The third number, the magnetic quantum number ${m}_{l}$, tells you how many orbitals are in each subshell. They range from $- l$ to $l$. For example, an electron in an s orbital on would have an $l$ of $0$ and therefore can have only ${m}_{l}$ value of 0. There is only 1 possible ${m}_{l}$ so there can only be 1 s orbital per energy level.

s orbital $\to l = 0 \to {m}_{l} = 0$

• Because there is only 1 possible ${m}_{l}$ value, there is only 1 s orbital per energy level, which also correspond to the period number

p orbital $\to l = 1 \to {m}_{l} = - 1 , 0 , \mathmr{and} 1$

• Because there are 3 possible ${m}_{l}$ values, there are 3 p orbitals per energy level (starting from period 2), which also correspond to the period number

d orbital $\to l = 2 \to {m}_{l} = - 2 , - 1 , 0 , 1 , \mathmr{and} 2$

• Because there are 5 possible ${m}_{l}$ values, there are 5 d orbitals per energy level (starting from period 4), but the energy level for d orbitals is 1 less than the period number, which is why period 4 elements have 3d orbitals, period 5 have 4d orbitals, etc.

f orbital $\to l = 3 \to {m}_{l} = - 3 , - 2 , - 1 , 0 , 1 , 2 , \mathmr{and} 3$

• Because there are 7 possible ${m}_{l}$ values, there are 7 f orbitals per energy level (starting from period 6), but the energy level for f orbitals is 2 less than the period number, hence the 4f orbitals in period 6 and 5f orbitals in period 7

The final quantum number, magnetic spin ${m}_{s}$, tells you the direction in which an electron spins within an orbital, and can only have the values $+ \frac{1}{2}$ for spin up and $- \frac{1}{2}$ for spin down.

Every single electron in an element has a different set of 4 quantum numbers; no 2 electrons have the same combination of quantum numbers!

Moving on to electron configurations, when writing these, the s orbital always comes first for every new period.
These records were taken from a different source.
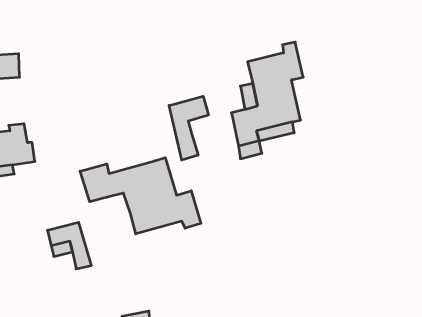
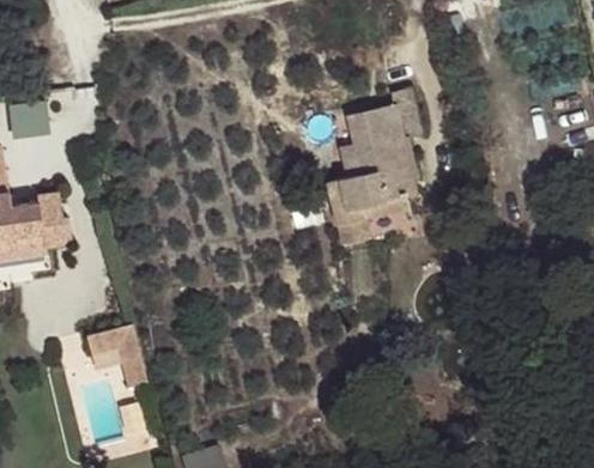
building: [169,96,208,160] -> none
building: [80,158,201,234] -> none

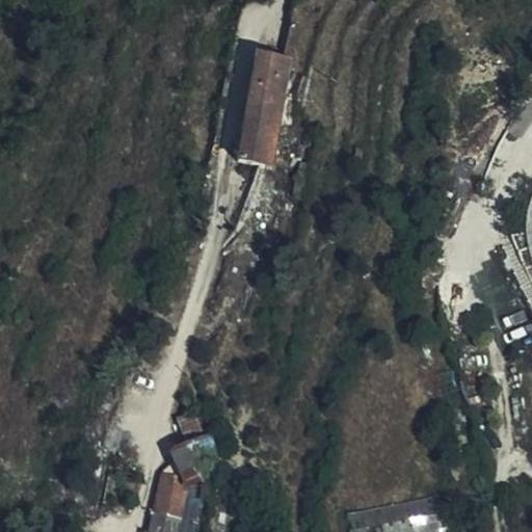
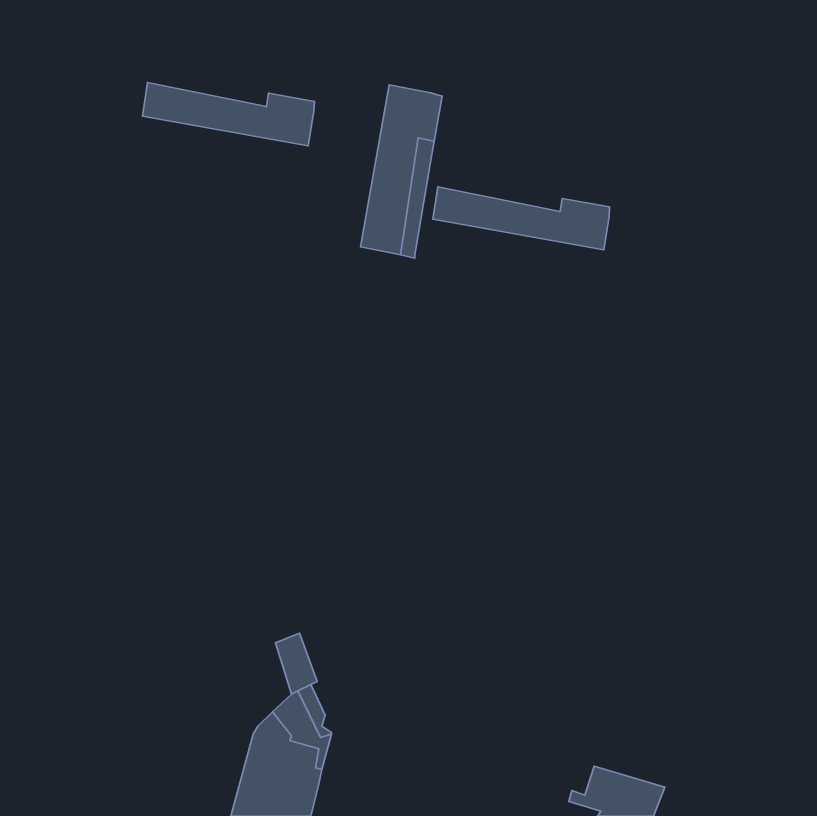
building: none -> [143,83,314,146]
building: none -> [433,187,610,250]

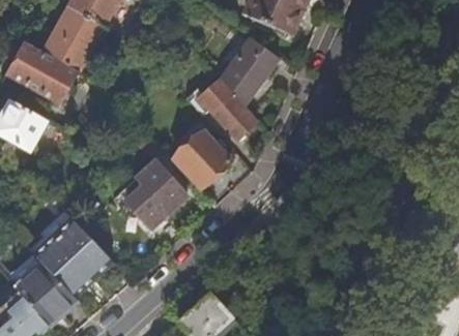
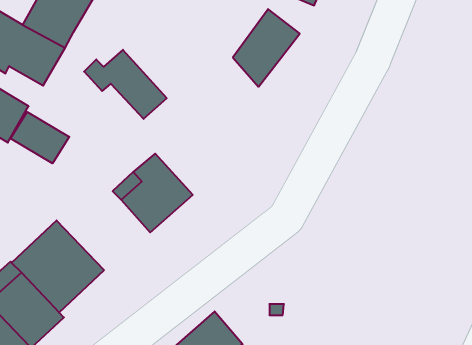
building: [187,81,257,140] -> [84,50,167,119]
building: none -> [10,112,69,163]
building: [174,133,230,189] -> none

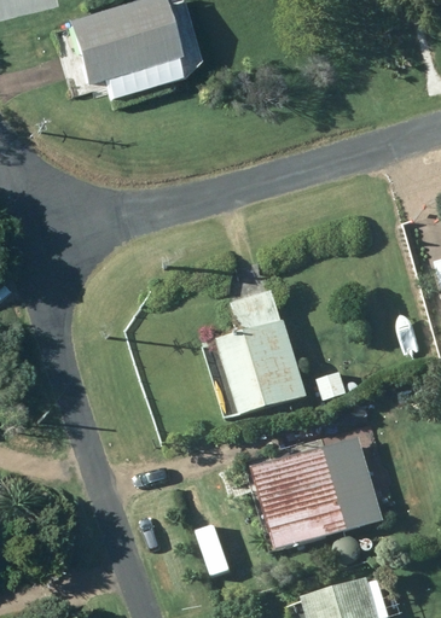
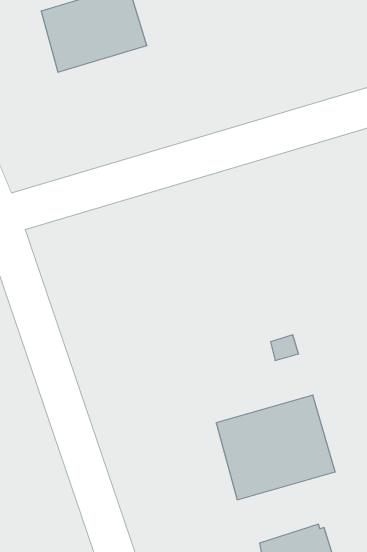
building: [219,290,308,415] -> none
When d and f orbitals come in, those electrons should be written after the s and before p.

Examples

• $H$ (Hydrogen)
$1 {s}^{1}$
Hydrogen only has 1 electron in the s orbital of the first energy level

• $H e$ (Helium)
$1 {s}^{2}$
Helium has 2 electrons in the s orbital, which is now full, of the first energy level

• $N$ (Nitrogen)
$1 {s}^{2} 2 {s}^{2} 2 {p}^{3}$ or $\left[H e\right] 2 {s}^{2} 2 {p}^{3}$
Nitrogen has 2 electrons in the s orbital of the first energy level, 2 more electrons in another s orbital on the 2nd energy level, and 3 electrons in the p orbitals of the 2nd energy level. The second representation is a common equivalent shorthand using the electron configuration of the noble gas that comes before the element.

• $B r$ (Bromine)
$1 {s}^{2} 2 {s}^{2} 2 {p}^{6} 3 {s}^{2} 3 {p}^{6} \underline{4 {s}^{2} 3 {d}^{10} 4 {p}^{5}}$ or $\left[A r\right] 4 {s}^{2} 3 {d}^{10} 4 {p}^{5}$
Similar format as before, but notice how the 3d electrons are written before the 4p electrons. Also notice how much simpler and quicker it is to write the shorthand, especially in larger elements such as Bromine.

• $U$ (Uranium)
$1 {s}^{2} 2 {s}^{2} 2 {p}^{6} 3 {s}^{2} 3 {p}^{6} 4 {s}^{2} 3 {d}^{10} 4 {p}^{6} 5 {s}^{2} 4 {d}^{10} 5 {p}^{6} 6 {s}^{2} 4 {f}^{14} 5 {d}^{10} 6 {p}^{6} 5 {f}^{3} 6 {d}^{1} 7 {s}^{2}$ or $\left[R n\right] 5 {f}^{3} 6 {d}^{1} 7 {s}^{2}$
As you can tell, the very large elements get very complex in their electron configurations, and the order of each subshell may not be correct (or may have many correct forms).

Notice in these examples that the superscripts for s orbitals only go up to 2, for p got up to 6, for d go up to 10, and for f go up to 14. This is due to the number of possible ${m}_{l}$ values for that orbital type.

Periodic trends are very useful when identifying and classifying elements.